LONDON – Petroleum tax changes introduced by the UK government are stimulating fresh investment in Britain’s oil and gas sector.

According to Oil & Gas UK’s 2013 Activity Survey, companies are planning programs with a total value of almost £100 billion ($151 billion).

Last year’s new offshore projects on the UK continental shelf (UKCS) incurred total investments of £11.4 billion ($17.2 billion), the association adds, and it expects this year’s total to reach at least £13 billion ($19.7 billion).

Malcolm Webb, Oil & Gas UK’s chief executive, said: “After two disappointing years brought about by tax uncertainty and consequent low investment, the UKCS is now benefitting from record investment in new developments and in existing assets and infrastructure, the strongest for more than three decades.

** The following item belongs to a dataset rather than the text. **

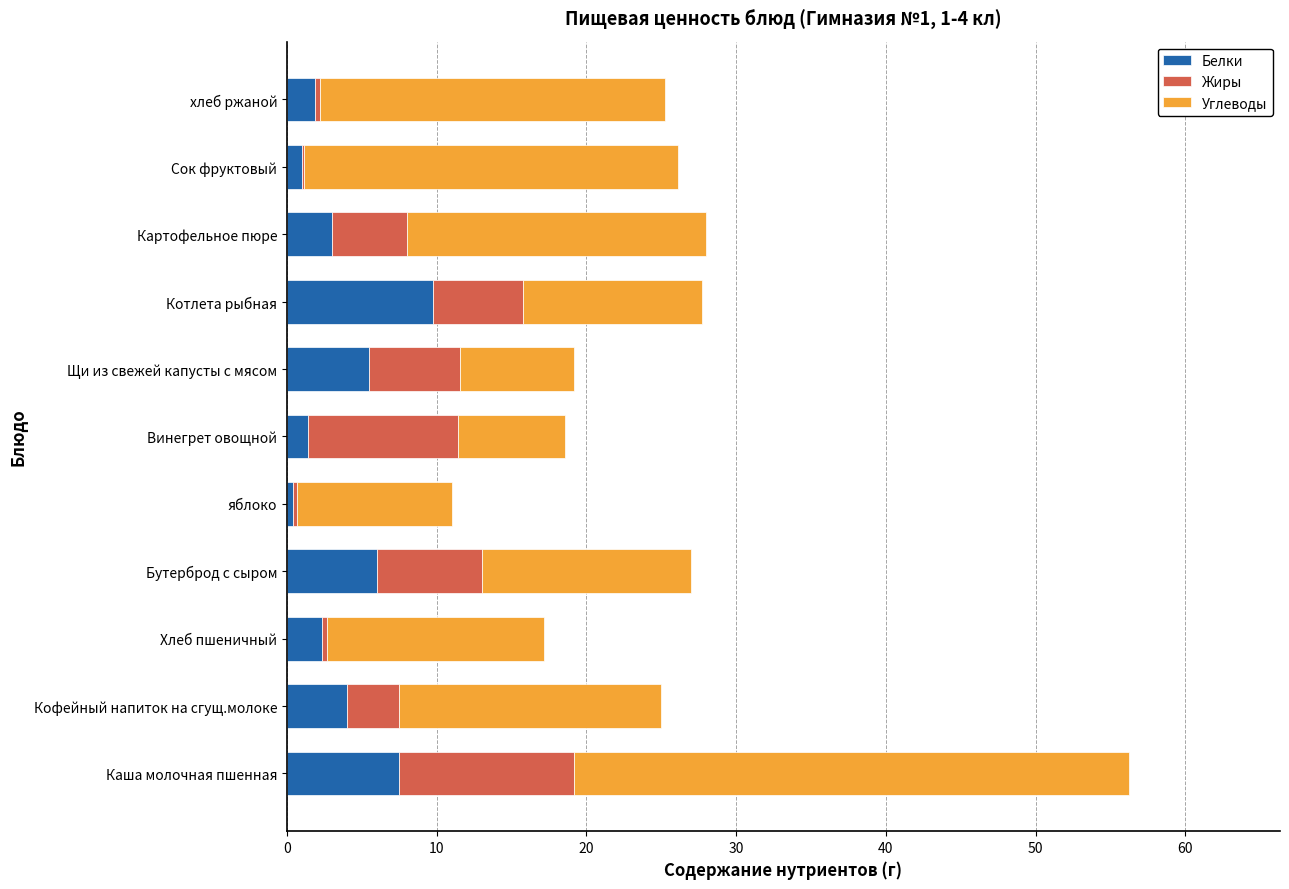

How many categories are shown in the chart?

11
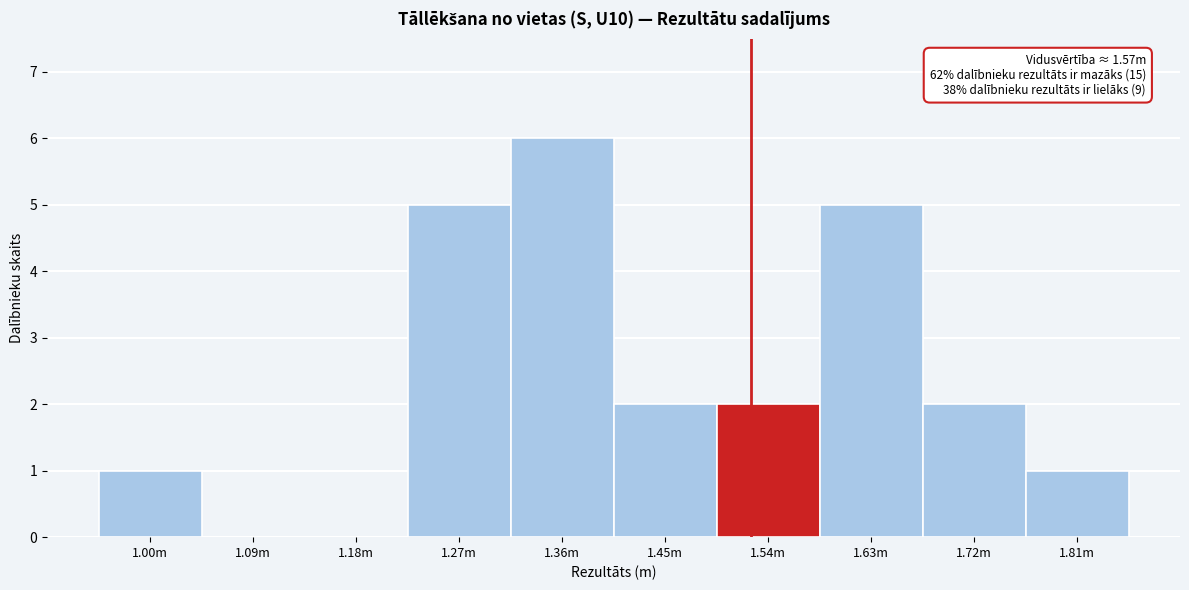

Reading left to right, list all the values displayed in this chart.

1.00m=1	1.09m=0	1.18m=0	1.27m=5	1.36m=6	1.45m=2	1.54m=2	1.63m=5	1.72m=2	1.81m=1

“The recent introduction of targetedtax allowances to promote the development of a range of difficult projects, coupled with the government’s ground-breaking commitment to provide certainty on decommissioning tax relief, has prompted global companies and independent businesses alike to take another look at the UK as an investment destination and resulted in a new wave of investment. It is crucial that we sustain this momentum in the years ahead.”

Improvements in the tax regime have made more oil and gas reserves commercial for development. However, Oil & Gas UK points out that reserves moving into production are not being fully replaced with new discoveries.

“Only 21 exploration wells per year on average were drilled over the last three years,” Webb said. “As a result, in 2012 not enough barrels were discovered to replace all those produced. However, again, there is real cause for encouragement as the survey results lead us toforecast 130 exploration wells over the next three years which, alongside the use of new and improved subsurface technology, should result in many more barrels being discovered.”

Last year averageUK production fell to 1.55 MMboe, down 14% from the figure in 2011 and 30% from 2010. Much of the decline was down to investor confidence having been shaken by negative tax changes in the mid-2000s, the association claimed, with new developments reaching a low point in 2008/2009.

This year production may drop further to 1.45–1.5 MMboe/d, but an upturn is expected over the next three to four years, reaching 2 MMboe/d by 2017. Projects approved in 2011 and 2012 alone should over time produce more than 2 MMboe of oil and gas.

Webb concluded: “There has always been an over-riding case to maximize recovery of the UK’s oil and gas resources. It has never been more important or relevant that we do so than now. Seventy percent of British energy requirements will likely still need to be met by oil and gas into the 2040s. As a nation we need to satisfy as much of that demand as possible from our own resources.”